Thursday, October 18, 2012


Directed by Tim Burton
Written by John August, based on a movie by Tim Burton and Leonard Ripps

            It’s hard to believe that it’s been 5 years since Sweeney Todd, and there’s only been two Tim Burton movies between then and this year’s Frankenweenie: Alice in Wonderland and Dark Shadows.  I actually enjoyed Alice in Wonderland, despite its significant flaws, but even as a Tim Burton fan I couldn’t get excited about Dark Shadows.  On the other hand, Frankenweenie, a stop-motion remake of Burton’s own live-action short film, is pure Tim Burton.
            Victor Frankenstein (Charlie Tahan) is a young boy who loves his dog Sparky.  When Sparky dies in a car accident, he can’t let him go.  Accidental encouragement from his science teacher Mr. Rzykruski (Martin Landau) and his parents (Martin Short and Catherine O’Hara) leads him to perform the classic experiment and bring Sparky back to life.

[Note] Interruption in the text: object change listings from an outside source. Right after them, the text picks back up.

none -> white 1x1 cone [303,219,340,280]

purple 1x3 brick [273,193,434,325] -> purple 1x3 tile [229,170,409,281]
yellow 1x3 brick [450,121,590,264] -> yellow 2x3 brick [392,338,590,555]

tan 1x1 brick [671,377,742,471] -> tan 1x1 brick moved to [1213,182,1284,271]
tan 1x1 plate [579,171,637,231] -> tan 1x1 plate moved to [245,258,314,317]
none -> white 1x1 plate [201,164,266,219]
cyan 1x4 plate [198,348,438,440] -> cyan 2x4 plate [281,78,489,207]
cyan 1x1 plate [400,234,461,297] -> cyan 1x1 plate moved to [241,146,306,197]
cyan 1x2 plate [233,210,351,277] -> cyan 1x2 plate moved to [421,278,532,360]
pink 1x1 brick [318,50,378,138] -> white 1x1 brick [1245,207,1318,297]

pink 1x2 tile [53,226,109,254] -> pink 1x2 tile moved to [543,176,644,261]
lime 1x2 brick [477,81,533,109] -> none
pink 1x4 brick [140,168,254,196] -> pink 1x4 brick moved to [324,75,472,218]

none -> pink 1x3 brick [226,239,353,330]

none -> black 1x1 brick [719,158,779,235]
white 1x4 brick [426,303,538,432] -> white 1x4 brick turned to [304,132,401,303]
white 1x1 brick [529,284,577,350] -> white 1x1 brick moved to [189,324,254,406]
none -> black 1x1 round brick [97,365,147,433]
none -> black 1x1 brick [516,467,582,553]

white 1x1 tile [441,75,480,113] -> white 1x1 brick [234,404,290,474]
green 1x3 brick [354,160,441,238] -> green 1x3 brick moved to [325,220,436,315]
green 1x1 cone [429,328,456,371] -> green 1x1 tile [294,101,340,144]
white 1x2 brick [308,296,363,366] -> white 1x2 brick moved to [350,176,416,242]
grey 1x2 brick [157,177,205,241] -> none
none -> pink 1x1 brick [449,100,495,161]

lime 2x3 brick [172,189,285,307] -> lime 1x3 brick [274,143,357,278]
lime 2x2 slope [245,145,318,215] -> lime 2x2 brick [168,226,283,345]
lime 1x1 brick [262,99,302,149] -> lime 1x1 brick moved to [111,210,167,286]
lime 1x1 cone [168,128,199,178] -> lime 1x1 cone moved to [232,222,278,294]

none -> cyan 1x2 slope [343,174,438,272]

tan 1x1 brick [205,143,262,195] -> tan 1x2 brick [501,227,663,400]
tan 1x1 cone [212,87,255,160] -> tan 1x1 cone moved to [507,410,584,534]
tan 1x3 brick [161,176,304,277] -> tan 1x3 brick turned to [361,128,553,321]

            The film really stands on the fact that it’s a true return to form for Tim Burton.  This is right back in that dark but quirky atmosphere that’s made him famous.  Some of the elements even seem like homages to Burton’s own movies, like a suburbia similar to Edward Scissorhands.  Using both stop-motion and black-and-white gives the movie a tone that’s distinct but still familiar, in a good way.  An atmosphere that’s unsettling but easy to get into.  He builds worlds on contradictions, and here it’s the mix of a normal suburbia filled with off-beat characters, the happiness of life that’s hit by death.  There’s an instant sympathy about Victor’s feelings towards Sparky’s death, and a wish fulfillment for the audience in bringing him back to life.
            While it’s been a long time since I’ve seen the original Frankenweenie (and I remember it absolutely terrifying me as a kid), the basic plot remains intact.  The second and third acts are where things are changed up a little more, thanks to Edgar “E” Gore (Atticus Shaffer) finding out about Sparky and getting the other kids to replicate the experiments on different animals.  The film becomes a full homage to the classic Universal monster movies.  Somehow the more comedic and action-packed finale doesn’t necessarily take away from the rest of the movie.  Instead it only helps to fill in the gaps on its message about science, and how it’s only good or evil depending on who’s using it.  It’s the lack of knowledge on the part of the other kids that causes the problems.  At the same time, this provides a great showcase for the supporting cast.  The way every character is styled makes them instantly unique, and the black and white just helps to accent their features.
            Frankenweenie is a fully enjoyable movie.  It may not reach the heights of Burton’s best works, but at the same time, it is very much Tim Burton.  Love him or hate him, this is his style, his playground, and he is doing everything that he does best here.